A este tempo Dorotéia, que estava olhando para D. Fernando, como que entreviu mudar ele de cor, e que dava ares de querer vingar-se de Cardênio, porque lhe viu levar a mão ao punho da espada; e, havendo observado isto, com infinita presteza se lhe abraçou aos joelhos beijando-lhos, e tão fortemente que não o deixava movê-los, e com muitas lágrimas lhe dizia:
— Que pensas tu fazer, tu, que és o meu único refúgio, neste tão inesperado transe? Tens a teus pés a tua esposa, e aquela que querias que o fosse está nos braços de seu marido: medita se porventura te ficará bem quereres desfazer, ou se isso te será possível, aquilo que o próprio céu tem feito, ou se te será conveniente o igualares a ti mesmo aquela que, saltando por cima de todas as dificuldades, confirmada na sua própria firmeza e lealdade, apresenta diante dos teus olhos os seus banhados em amorosas lágrimas, capazes de inundar o rosto e o peito do seu verdadeiro esposo. Por Deus, senhor meu, te rogo e mesmo até por quem tu és te suplico, que este tão notório desengano não só não acrescente a tua ira, mas antes de tal maneira a diminua e adoce, que permitas a estes dois amantes poderem, durante todo o tempo que o céu para isso lhes conceder, gozar descanso e tranquilidade, mostrando assim a generosidade do teu nobre e ilustre peito, e então verá o mundo que a razão tem contigo um poder muito superior ao do apetite.

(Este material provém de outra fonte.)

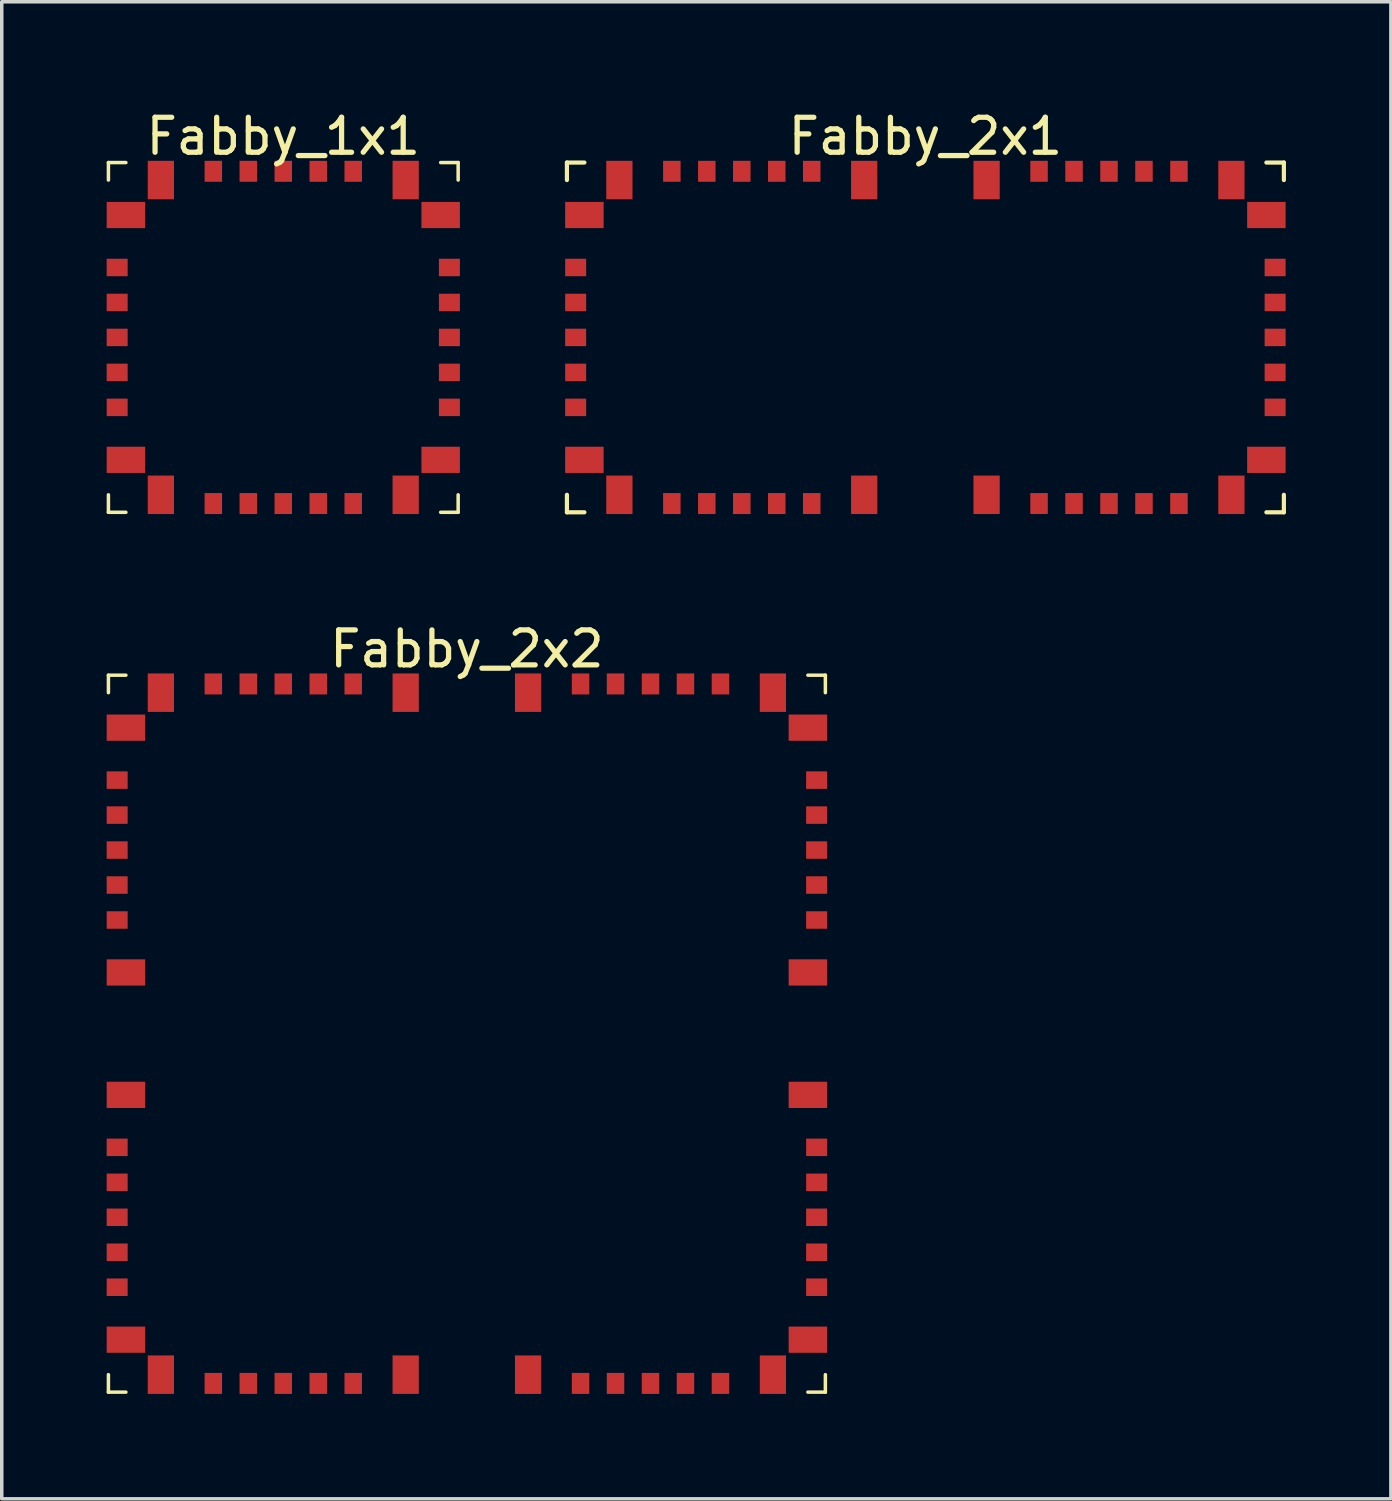
<source format=kicad_pcb>
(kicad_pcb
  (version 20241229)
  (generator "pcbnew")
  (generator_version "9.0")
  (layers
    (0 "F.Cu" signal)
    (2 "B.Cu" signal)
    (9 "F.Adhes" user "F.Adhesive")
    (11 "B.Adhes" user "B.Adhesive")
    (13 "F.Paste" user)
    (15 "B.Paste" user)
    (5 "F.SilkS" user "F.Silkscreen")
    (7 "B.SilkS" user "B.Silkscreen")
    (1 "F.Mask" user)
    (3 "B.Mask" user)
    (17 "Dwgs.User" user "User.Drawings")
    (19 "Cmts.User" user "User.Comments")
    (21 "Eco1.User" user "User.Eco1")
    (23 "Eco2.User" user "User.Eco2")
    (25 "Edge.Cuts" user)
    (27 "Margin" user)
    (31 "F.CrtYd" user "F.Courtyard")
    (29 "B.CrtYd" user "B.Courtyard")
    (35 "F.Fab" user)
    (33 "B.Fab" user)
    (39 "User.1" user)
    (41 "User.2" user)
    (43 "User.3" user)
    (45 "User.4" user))
  (footprint "Fabby_1x1"
    (layer "F.Cu")
    (at 5.05 6.598)
    (property "Reference" "Fabby_1x1" (at 0 -5.75 0) (layer "F.SilkS") (effects (font (size 1 1) (thickness 0.15))))
    (attr through_hole)
    (fp_line (start -5 -4.5) (end -5 -5) (stroke (width 0.1) (type solid)) (layer "F.SilkS"))
    (fp_line (start -5 4.5) (end -5 5) (stroke (width 0.1) (type solid)) (layer "F.SilkS"))
    (fp_line (start -5 5) (end -4.5 5) (stroke (width 0.1) (type solid)) (layer "F.SilkS"))
    (fp_line (start -4.5 -5) (end -5 -5) (stroke (width 0.1) (type solid)) (layer "F.SilkS"))
    (fp_line (start 4.5 -5) (end 5 -5) (stroke (width 0.1) (type solid)) (layer "F.SilkS"))
    (fp_line (start 5 -5) (end 5 -4.5) (stroke (width 0.1) (type solid)) (layer "F.SilkS"))
    (fp_line (start 5 4.5) (end 5 5) (stroke (width 0.1) (type solid)) (layer "F.SilkS"))
    (fp_line (start 5 5) (end 4.5 5) (stroke (width 0.1) (type solid)) (layer "F.SilkS"))
    (pad "1" smd rect (at -4.75 -2 90) (size 0.5 0.6) (layers "F.Cu" "F.Mask" "F.Paste"))
    (pad "1" smd rect (at -4.75 -1 90) (size 0.5 0.6) (layers "F.Cu" "F.Mask" "F.Paste"))
    (pad "1" smd rect (at -4.75 0 90) (size 0.5 0.6) (layers "F.Cu" "F.Mask" "F.Paste"))
    (pad "1" smd rect (at -4.75 1 90) (size 0.5 0.6) (layers "F.Cu" "F.Mask" "F.Paste"))
    (pad "1" smd rect (at -4.75 2 90) (size 0.5 0.6) (layers "F.Cu" "F.Mask" "F.Paste"))
    (pad "1" smd rect (at -4.5 -3.5) (size 1.1 0.75) (layers "F.Cu" "F.Mask" "F.Paste"))
    (pad "1" smd rect (at -4.5 3.5) (size 1.1 0.75) (layers "F.Cu" "F.Mask" "F.Paste"))
    (pad "1" smd rect (at -3.5 -4.5) (size 0.75 1.1) (layers "F.Cu" "F.Mask" "F.Paste"))
    (pad "1" smd rect (at -3.5 4.5) (size 0.75 1.1) (layers "F.Cu" "F.Mask" "F.Paste"))
    (pad "1" smd rect (at -2 -4.75) (size 0.5 0.6) (layers "F.Cu" "F.Mask" "F.Paste"))
    (pad "1" smd rect (at -2 4.75) (size 0.5 0.6) (layers "F.Cu" "F.Mask" "F.Paste"))
    (pad "1" smd rect (at -1 -4.75) (size 0.5 0.6) (layers "F.Cu" "F.Mask" "F.Paste"))
    (pad "1" smd rect (at -1 4.75) (size 0.5 0.6) (layers "F.Cu" "F.Mask" "F.Paste"))
    (pad "1" smd rect (at 0 -4.75) (size 0.5 0.6) (layers "F.Cu" "F.Mask" "F.Paste"))
    (pad "1" smd rect (at 0 4.75) (size 0.5 0.6) (layers "F.Cu" "F.Mask" "F.Paste"))
    (pad "1" smd rect (at 1 -4.75) (size 0.5 0.6) (layers "F.Cu" "F.Mask" "F.Paste"))
    (pad "1" smd rect (at 1 4.75) (size 0.5 0.6) (layers "F.Cu" "F.Mask" "F.Paste"))
    (pad "1" smd rect (at 2 -4.75) (size 0.5 0.6) (layers "F.Cu" "F.Mask" "F.Paste"))
    (pad "1" smd rect (at 2 4.75) (size 0.5 0.6) (layers "F.Cu" "F.Mask" "F.Paste"))
    (pad "1" smd rect (at 3.5 -4.5) (size 0.75 1.1) (layers "F.Cu" "F.Mask" "F.Paste"))
    (pad "1" smd rect (at 3.5 4.5) (size 0.75 1.1) (layers "F.Cu" "F.Mask" "F.Paste"))
    (pad "1" smd rect (at 4.5 -3.5) (size 1.1 0.75) (layers "F.Cu" "F.Mask" "F.Paste"))
    (pad "1" smd rect (at 4.5 3.5) (size 1.1 0.75) (layers "F.Cu" "F.Mask" "F.Paste"))
    (pad "1" smd rect (at 4.75 -2 90) (size 0.5 0.6) (layers "F.Cu" "F.Mask" "F.Paste"))
    (pad "1" smd rect (at 4.75 -1 90) (size 0.5 0.6) (layers "F.Cu" "F.Mask" "F.Paste"))
    (pad "1" smd rect (at 4.75 0 90) (size 0.5 0.6) (layers "F.Cu" "F.Mask" "F.Paste"))
    (pad "1" smd rect (at 4.75 1 90) (size 0.5 0.6) (layers "F.Cu" "F.Mask" "F.Paste"))
    (pad "1" smd rect (at 4.75 2 90) (size 0.5 0.6) (layers "F.Cu" "F.Mask" "F.Paste")))
  (footprint "Fabby_2x2"
    (layer "F.Cu")
    (at 10.3 26.756)
    (property "Reference" "Fabby_2x2" (at 0 -11.25 0) (layer "F.SilkS") (effects (font (size 1 1) (thickness 0.15))))
    (attr through_hole)
    (fp_line (start -10.25 -10.5) (end -9.75 -10.5) (stroke (width 0.1) (type solid)) (layer "F.SilkS"))
    (fp_line (start -10.25 -10) (end -10.25 -10.5) (stroke (width 0.1) (type solid)) (layer "F.SilkS"))
    (fp_line (start -10.25 9.5) (end -10.25 10) (stroke (width 0.1) (type solid)) (layer "F.SilkS"))
    (fp_line (start -10.25 10) (end -9.75 10) (stroke (width 0.1) (type solid)) (layer "F.SilkS"))
    (fp_line (start 9.75 -10.5) (end 10.25 -10.5) (stroke (width 0.1) (type solid)) (layer "F.SilkS"))
    (fp_line (start 9.75 10) (end 10.25 10) (stroke (width 0.1) (type solid)) (layer "F.SilkS"))
    (fp_line (start 10.25 -10.5) (end 10.25 -10) (stroke (width 0.1) (type solid)) (layer "F.SilkS"))
    (fp_line (start 10.25 10) (end 10.25 9.5) (stroke (width 0.1) (type solid)) (layer "F.SilkS"))
    (pad "1" smd rect (at -10 -7.5 180) (size 0.6 0.5) (layers "F.Cu" "F.Mask" "F.Paste"))
    (pad "1" smd rect (at -10 -6.5 180) (size 0.6 0.5) (layers "F.Cu" "F.Mask" "F.Paste"))
    (pad "1" smd rect (at -10 -5.5 180) (size 0.6 0.5) (layers "F.Cu" "F.Mask" "F.Paste"))
    (pad "1" smd rect (at -10 -4.5 180) (size 0.6 0.5) (layers "F.Cu" "F.Mask" "F.Paste"))
    (pad "1" smd rect (at -10 -3.5 180) (size 0.6 0.5) (layers "F.Cu" "F.Mask" "F.Paste"))
    (pad "1" smd rect (at -10 3 180) (size 0.6 0.5) (layers "F.Cu" "F.Mask" "F.Paste"))
    (pad "1" smd rect (at -10 4 180) (size 0.6 0.5) (layers "F.Cu" "F.Mask" "F.Paste"))
    (pad "1" smd rect (at -10 5 180) (size 0.6 0.5) (layers "F.Cu" "F.Mask" "F.Paste"))
    (pad "1" smd rect (at -10 6 180) (size 0.6 0.5) (layers "F.Cu" "F.Mask" "F.Paste"))
    (pad "1" smd rect (at -10 7 180) (size 0.6 0.5) (layers "F.Cu" "F.Mask" "F.Paste"))
    (pad "1" smd rect (at -9.75 -9 270) (size 0.75 1.1) (layers "F.Cu" "F.Mask" "F.Paste"))
    (pad "1" smd rect (at -9.75 -2 270) (size 0.75 1.1) (layers "F.Cu" "F.Mask" "F.Paste"))
    (pad "1" smd rect (at -9.75 1.5 270) (size 0.75 1.1) (layers "F.Cu" "F.Mask" "F.Paste"))
    (pad "1" smd rect (at -9.75 8.5 270) (size 0.75 1.1) (layers "F.Cu" "F.Mask" "F.Paste"))
    (pad "1" smd rect (at -8.75 -10 180) (size 0.75 1.1) (layers "F.Cu" "F.Mask" "F.Paste"))
    (pad "1" smd rect (at -8.75 9.5) (size 0.75 1.1) (layers "F.Cu" "F.Mask" "F.Paste"))
    (pad "1" smd rect (at -7.25 -10.25 90) (size 0.6 0.5) (layers "F.Cu" "F.Mask" "F.Paste"))
    (pad "1" smd rect (at -7.25 9.75 90) (size 0.6 0.5) (layers "F.Cu" "F.Mask" "F.Paste"))
    (pad "1" smd rect (at -6.25 9.75 90) (size 0.6 0.5) (layers "F.Cu" "F.Mask" "F.Paste"))
    (pad "1" smd rect (at -5.25 9.75 90) (size 0.6 0.5) (layers "F.Cu" "F.Mask" "F.Paste"))
    (pad "1" smd rect (at -4.25 9.75 90) (size 0.6 0.5) (layers "F.Cu" "F.Mask" "F.Paste"))
    (pad "1" smd rect (at -3.25 9.75 90) (size 0.6 0.5) (layers "F.Cu" "F.Mask" "F.Paste"))
    (pad "1" smd rect (at -1.75 -10 180) (size 0.75 1.1) (layers "F.Cu" "F.Mask" "F.Paste"))
    (pad "1" smd rect (at -1.75 9.5 180) (size 0.75 1.1) (layers "F.Cu" "F.Mask" "F.Paste"))
    (pad "1" smd rect (at 1.75 -10 180) (size 0.75 1.1) (layers "F.Cu" "F.Mask" "F.Paste"))
    (pad "1" smd rect (at 1.75 9.5 180) (size 0.75 1.1) (layers "F.Cu" "F.Mask" "F.Paste"))
    (pad "1" smd rect (at 3.25 9.75 90) (size 0.6 0.5) (layers "F.Cu" "F.Mask" "F.Paste"))
    (pad "1" smd rect (at 4.25 9.75 90) (size 0.6 0.5) (layers "F.Cu" "F.Mask" "F.Paste"))
    (pad "1" smd rect (at 5.25 9.75 90) (size 0.6 0.5) (layers "F.Cu" "F.Mask" "F.Paste"))
    (pad "1" smd rect (at 6.25 9.75 90) (size 0.6 0.5) (layers "F.Cu" "F.Mask" "F.Paste"))
    (pad "1" smd rect (at 7.25 9.75 90) (size 0.6 0.5) (layers "F.Cu" "F.Mask" "F.Paste"))
    (pad "1" smd rect (at 8.75 -10 180) (size 0.75 1.1) (layers "F.Cu" "F.Mask" "F.Paste"))
    (pad "1" smd rect (at 8.75 9.5) (size 0.75 1.1) (layers "F.Cu" "F.Mask" "F.Paste"))
    (pad "1" smd rect (at 9.75 -9 270) (size 0.75 1.1) (layers "F.Cu" "F.Mask" "F.Paste"))
    (pad "1" smd rect (at 9.75 -2 270) (size 0.75 1.1) (layers "F.Cu" "F.Mask" "F.Paste"))
    (pad "1" smd rect (at 9.75 1.5 270) (size 0.75 1.1) (layers "F.Cu" "F.Mask" "F.Paste"))
    (pad "1" smd rect (at 9.75 8.5 270) (size 0.75 1.1) (layers "F.Cu" "F.Mask" "F.Paste"))
    (pad "1" smd rect (at 10 -7.5 180) (size 0.6 0.5) (layers "F.Cu" "F.Mask" "F.Paste"))
    (pad "1" smd rect (at 10 -6.5 180) (size 0.6 0.5) (layers "F.Cu" "F.Mask" "F.Paste"))
    (pad "1" smd rect (at 10 -5.5 180) (size 0.6 0.5) (layers "F.Cu" "F.Mask" "F.Paste"))
    (pad "1" smd rect (at 10 -4.5 180) (size 0.6 0.5) (layers "F.Cu" "F.Mask" "F.Paste"))
    (pad "1" smd rect (at 10 -3.5 180) (size 0.6 0.5) (layers "F.Cu" "F.Mask" "F.Paste"))
    (pad "1" smd rect (at 10 3 180) (size 0.6 0.5) (layers "F.Cu" "F.Mask" "F.Paste"))
    (pad "1" smd rect (at 10 4 180) (size 0.6 0.5) (layers "F.Cu" "F.Mask" "F.Paste"))
    (pad "1" smd rect (at 10 5 180) (size 0.6 0.5) (layers "F.Cu" "F.Mask" "F.Paste"))
    (pad "1" smd rect (at 10 6 180) (size 0.6 0.5) (layers "F.Cu" "F.Mask" "F.Paste"))
    (pad "1" smd rect (at 10 7 180) (size 0.6 0.5) (layers "F.Cu" "F.Mask" "F.Paste"))
    (pad "2" smd rect (at -6.25 -10.25 90) (size 0.6 0.5) (layers "F.Cu" "F.Mask" "F.Paste"))
    (pad "3" smd rect (at -5.25 -10.25 90) (size 0.6 0.5) (layers "F.Cu" "F.Mask" "F.Paste"))
    (pad "4" smd rect (at -4.25 -10.25 90) (size 0.6 0.5) (layers "F.Cu" "F.Mask" "F.Paste"))
    (pad "5" smd rect (at -3.25 -10.25 90) (size 0.6 0.5) (layers "F.Cu" "F.Mask" "F.Paste"))
    (pad "6" smd rect (at 3.25 -10.25 90) (size 0.6 0.5) (layers "F.Cu" "F.Mask" "F.Paste"))
    (pad "7" smd rect (at 4.25 -10.25 90) (size 0.6 0.5) (layers "F.Cu" "F.Mask" "F.Paste"))
    (pad "8" smd rect (at 5.25 -10.25 90) (size 0.6 0.5) (layers "F.Cu" "F.Mask" "F.Paste"))
    (pad "9" smd rect (at 6.25 -10.25 90) (size 0.6 0.5) (layers "F.Cu" "F.Mask" "F.Paste"))
    (pad "10" smd rect (at 7.25 -10.25 90) (size 0.6 0.5) (layers "F.Cu" "F.Mask" "F.Paste")))
  (footprint "Fabby_2x1"
    (layer "F.Cu")
    (at 23.41 6.598)
    (property "Reference" "Fabby_2x1" (at 0 -5.75 0) (layer "F.SilkS") (effects (font (size 1 1) (thickness 0.15))))
    (attr through_hole)
    (fp_line (start -10.25 -5) (end -9.75 -5) (stroke (width 0.12) (type solid)) (layer "F.SilkS"))
    (fp_line (start -10.25 -4.5) (end -10.25 -5) (stroke (width 0.12) (type solid)) (layer "F.SilkS"))
    (fp_line (start -10.25 5) (end -10.25 4.5) (stroke (width 0.12) (type solid)) (layer "F.SilkS"))
    (fp_line (start -10.25 5) (end -9.75 5) (stroke (width 0.12) (type solid)) (layer "F.SilkS"))
    (fp_line (start 9.75 -5) (end 10.25 -5) (stroke (width 0.12) (type solid)) (layer "F.SilkS"))
    (fp_line (start 9.75 5) (end 10.25 5) (stroke (width 0.12) (type solid)) (layer "F.SilkS"))
    (fp_line (start 10.25 -4.5) (end 10.25 -5) (stroke (width 0.12) (type solid)) (layer "F.SilkS"))
    (fp_line (start 10.25 5) (end 10.25 4.5) (stroke (width 0.12) (type solid)) (layer "F.SilkS"))
    (pad "1" smd rect (at -10 -2 180) (size 0.6 0.5) (layers "F.Cu" "F.Mask" "F.Paste"))
    (pad "1" smd rect (at -10 -1 180) (size 0.6 0.5) (layers "F.Cu" "F.Mask" "F.Paste"))
    (pad "1" smd rect (at -10 0 180) (size 0.6 0.5) (layers "F.Cu" "F.Mask" "F.Paste"))
    (pad "1" smd rect (at -10 1 180) (size 0.6 0.5) (layers "F.Cu" "F.Mask" "F.Paste"))
    (pad "1" smd rect (at -10 2 180) (size 0.6 0.5) (layers "F.Cu" "F.Mask" "F.Paste"))
    (pad "1" smd rect (at -9.75 -3.5 180) (size 1.1 0.75) (layers "F.Cu" "F.Mask" "F.Paste"))
    (pad "1" smd rect (at -9.75 3.5 180) (size 1.1 0.75) (layers "F.Cu" "F.Mask" "F.Paste"))
    (pad "1" smd rect (at -8.75 -4.5 90) (size 1.1 0.75) (layers "F.Cu" "F.Mask" "F.Paste"))
    (pad "1" smd rect (at -8.75 4.5 270) (size 1.1 0.75) (layers "F.Cu" "F.Mask" "F.Paste"))
    (pad "1" smd rect (at -7.25 -4.75 90) (size 0.6 0.5) (layers "F.Cu" "F.Mask" "F.Paste"))
    (pad "1" smd rect (at -7.25 4.75 90) (size 0.6 0.5) (layers "F.Cu" "F.Mask" "F.Paste"))
    (pad "1" smd rect (at -6.25 -4.75 90) (size 0.6 0.5) (layers "F.Cu" "F.Mask" "F.Paste"))
    (pad "1" smd rect (at -6.25 4.75 90) (size 0.6 0.5) (layers "F.Cu" "F.Mask" "F.Paste"))
    (pad "1" smd rect (at -5.25 -4.75 90) (size 0.6 0.5) (layers "F.Cu" "F.Mask" "F.Paste"))
    (pad "1" smd rect (at -5.25 4.75 90) (size 0.6 0.5) (layers "F.Cu" "F.Mask" "F.Paste"))
    (pad "1" smd rect (at -4.25 -4.75 90) (size 0.6 0.5) (layers "F.Cu" "F.Mask" "F.Paste"))
    (pad "1" smd rect (at -4.25 4.75 90) (size 0.6 0.5) (layers "F.Cu" "F.Mask" "F.Paste"))
    (pad "1" smd rect (at -3.25 -4.75 90) (size 0.6 0.5) (layers "F.Cu" "F.Mask" "F.Paste"))
    (pad "1" smd rect (at -3.25 4.75 90) (size 0.6 0.5) (layers "F.Cu" "F.Mask" "F.Paste"))
    (pad "1" smd rect (at -1.75 -4.5 90) (size 1.1 0.75) (layers "F.Cu" "F.Mask" "F.Paste"))
    (pad "1" smd rect (at -1.75 4.5 90) (size 1.1 0.75) (layers "F.Cu" "F.Mask" "F.Paste"))
    (pad "1" smd rect (at 1.75 -4.5 90) (size 1.1 0.75) (layers "F.Cu" "F.Mask" "F.Paste"))
    (pad "1" smd rect (at 1.75 4.5 90) (size 1.1 0.75) (layers "F.Cu" "F.Mask" "F.Paste"))
    (pad "1" smd rect (at 3.25 -4.75 90) (size 0.6 0.5) (layers "F.Cu" "F.Mask" "F.Paste"))
    (pad "1" smd rect (at 3.25 4.75 90) (size 0.6 0.5) (layers "F.Cu" "F.Mask" "F.Paste"))
    (pad "1" smd rect (at 4.25 -4.75 90) (size 0.6 0.5) (layers "F.Cu" "F.Mask" "F.Paste"))
    (pad "1" smd rect (at 4.25 4.75 90) (size 0.6 0.5) (layers "F.Cu" "F.Mask" "F.Paste"))
    (pad "1" smd rect (at 5.25 -4.75 90) (size 0.6 0.5) (layers "F.Cu" "F.Mask" "F.Paste"))
    (pad "1" smd rect (at 5.25 4.75 90) (size 0.6 0.5) (layers "F.Cu" "F.Mask" "F.Paste"))
    (pad "1" smd rect (at 6.25 -4.75 90) (size 0.6 0.5) (layers "F.Cu" "F.Mask" "F.Paste"))
    (pad "1" smd rect (at 6.25 4.75 90) (size 0.6 0.5) (layers "F.Cu" "F.Mask" "F.Paste"))
    (pad "1" smd rect (at 7.25 -4.75 90) (size 0.6 0.5) (layers "F.Cu" "F.Mask" "F.Paste"))
    (pad "1" smd rect (at 7.25 4.75 90) (size 0.6 0.5) (layers "F.Cu" "F.Mask" "F.Paste"))
    (pad "1" smd rect (at 8.75 -4.5 270) (size 1.1 0.75) (layers "F.Cu" "F.Mask" "F.Paste"))
    (pad "1" smd rect (at 8.75 4.5 270) (size 1.1 0.75) (layers "F.Cu" "F.Mask" "F.Paste"))
    (pad "1" smd rect (at 9.75 -3.5 180) (size 1.1 0.75) (layers "F.Cu" "F.Mask" "F.Paste"))
    (pad "1" smd rect (at 9.75 3.5 180) (size 1.1 0.75) (layers "F.Cu" "F.Mask" "F.Paste"))
    (pad "1" smd rect (at 10 -2 180) (size 0.6 0.5) (layers "F.Cu" "F.Mask" "F.Paste"))
    (pad "1" smd rect (at 10 -1 180) (size 0.6 0.5) (layers "F.Cu" "F.Mask" "F.Paste"))
    (pad "1" smd rect (at 10 0 180) (size 0.6 0.5) (layers "F.Cu" "F.Mask" "F.Paste"))
    (pad "1" smd rect (at 10 1 180) (size 0.6 0.5) (layers "F.Cu" "F.Mask" "F.Paste"))
    (pad "1" smd rect (at 10 2 180) (size 0.6 0.5) (layers "F.Cu" "F.Mask" "F.Paste")))
  (gr_rect
    (start -3 -3)
    (end 36.72 39.806)
    (stroke (width 0.1) (type default))
    (fill no)
    (layer "Edge.Cuts")))
</source>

Enquanto que Dorotéia esteve falando, Cardênio, sem deixar de sustentar em seus braços a Lucinda, não perdia a D. Fernando de vista com determinação de, no caso de lhe ver executar algum movimento em seu prejuízo, se defender e ainda mesmo ofender, como melhor pudesse, não só a ele, mas a quantos se lhe mostrassem contrários, ainda que a vida lhe custasse.